▸ Consigne A
Dans le texte sur les drones dans l'espace public, comment la police écossaise prévient-elle les gens quand elle utilise des drones dans une zone ?
▸ Consigne B
Poursuivez le texte sur les drones dans l'espace public après sa dernière phrase.

▸ Extrait du texte

Ville d’Edimbourg – Toutes les opérations de drone de la Police écossaise sont menées conformément à une évaluation d’impact sur la protection des données (Privacy Assessment), au Règlement général sur la protection des données (RGPD) et à une évaluation d’impact en matière d’égalité et des droits humains. La police écossaise informe le public quand elle utilise des drones dans une zone donnée, par le biais des réseaux sociaux, des contacts directs avec les citoyens et parfois la distribution de dépliants. L’engagement et la participation de la communauté sont cruciaux car ils permettent d’instaurer et d’inspirer de la confiance et de rassurer. Toutes les activités drones de la police sont transparentes. Le déploiement des drones dans l’espace public doit répondre à un objectif policier légitime, sûr, légal, proportionné et nécessaire.
Comment pouvons-nous améliorer l’acceptation par le public des drones utilisés pour la protection de l’espace public ?
Ville de Turin – C’est un sujet très intéressant car la question des drones a toujours été liée à la guerre ou à l’espionnage. Nous pensons qu’il est nécessaire de mieux informer les citoyens sur les autres utilisations des drones : lorsque cela se produira, l’acceptation des drones par le public s’améliorera.
Ville d’Edimbourg – L’engagement de la communauté et la transparence à travers une mise à jour régulière sont des méthodes qui peuvent établir la confiance et le soutien du public. Il semble qu’il y ait actuellement une méfiance générale à l’égard de l’utilisation des drones, qui s’atténue avec le temps. Avec l’expansion des opérations commerciales pour le bien public, cette situation va inévitablement s’améliorer. Toutefois, si le public s’habitue à la présence de drones dans le ciel de nos villes, il y aura moins d’appels à la police concernant la présence de drones susceptibles d’être engagés dans des activités criminelles, ce qui souligne la nécessité d’avoir des processus adaptés pour la gestion de l’espace aérien inférieur.
Au-delà de la police, quels autres acteurs locaux pourraient bénéficier de l’utilisation des drones dans les espaces publics ?

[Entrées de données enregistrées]

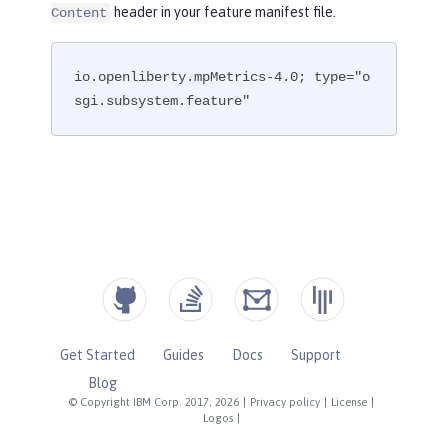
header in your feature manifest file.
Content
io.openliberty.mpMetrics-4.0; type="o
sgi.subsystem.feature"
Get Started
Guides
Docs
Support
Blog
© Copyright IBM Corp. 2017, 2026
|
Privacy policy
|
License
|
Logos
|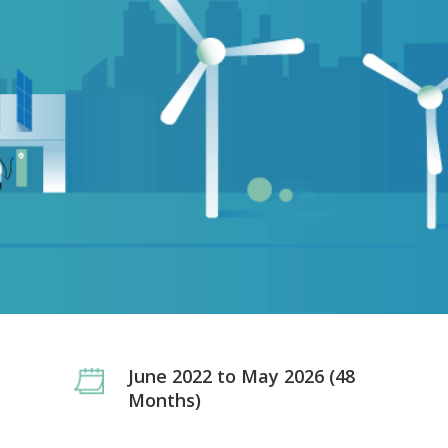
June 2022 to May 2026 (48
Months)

---

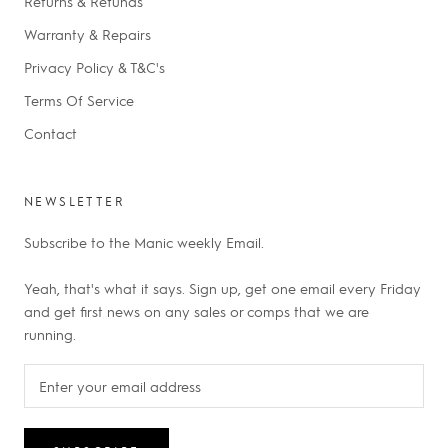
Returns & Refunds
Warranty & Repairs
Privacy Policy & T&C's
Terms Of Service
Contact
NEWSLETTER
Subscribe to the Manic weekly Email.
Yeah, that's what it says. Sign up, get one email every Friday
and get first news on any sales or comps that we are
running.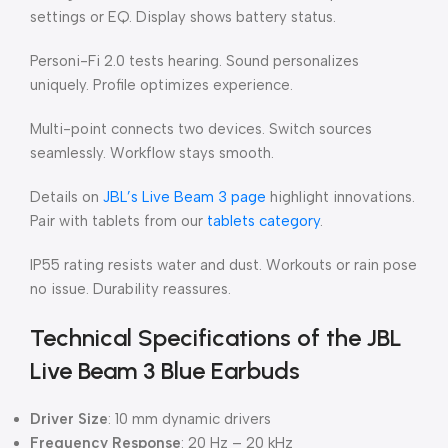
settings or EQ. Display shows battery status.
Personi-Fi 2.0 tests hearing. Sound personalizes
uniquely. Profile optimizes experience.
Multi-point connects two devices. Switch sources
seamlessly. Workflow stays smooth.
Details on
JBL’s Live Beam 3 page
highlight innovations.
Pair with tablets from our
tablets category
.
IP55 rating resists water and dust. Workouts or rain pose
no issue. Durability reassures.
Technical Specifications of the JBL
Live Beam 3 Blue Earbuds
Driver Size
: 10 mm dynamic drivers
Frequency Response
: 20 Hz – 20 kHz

▸ Zone de réponse A
Par les réseaux sociaux, par des contacts directs avec les citoyens et parfois en distribuant des dépliants.

▸ Zone de réponse B
Ville de Turin – Tous les services de la ville pourraient bénéficier de l’utilisation de drones dans les espaces publics, notamment pour la protection de l’environnement et la durabilité, où des drones équipés de capteurs multispectraux pourraient être utilisés pour identifier les maladies des plantes, l’impact d’une sécheresse sur les arbres, ou encore pour lutter contre les dépôts illégaux de déchets. En ce qui concerne la mobilité urbaine, les drones peuvent collecter des données relatives à la mobilité dans des zones difficiles d’accès. Ils peuvent également assurer la sécurité des gens qui font du jogging dans les parcs urbains. Dans le contexte de l’épidémie de Covid-19, des drones désinfectants pourraient être déployés dans les rues afin de protéger le personnel de nettoyage. Récemment, l’Unité des drones de Turin a mené des exercices d’assainissement dans les zones de test, mais cela n’a pas encore été mis en pratique sur le terrain.
Ville d’Edimbourg – Un exemple des avantages de l’approche multi-institutionnelle est l’utilisation de drones par les services d’incendie et de secours à des fins d’enquête après incident, d’inspection des bâtiments et de connaissance de la situation sur les lieux d’événements ou d’opération.
Selon vous, quels sont les principaux enjeux de la réglementation européenne sur les drones dans le domaine de la protection de l’espace public ?
Ville de Turin – Les principaux défis sont liés à l’évolution de la technologie des drones comme cela a été le cas pour les hélicoptères. Afin d’utiliser les drones en toute sécurité dans les espaces publics, nous devons développer des nouvelles technologies avec des nouvelles réglementations, comme la création de « voies aériennes urbaines » dédiées.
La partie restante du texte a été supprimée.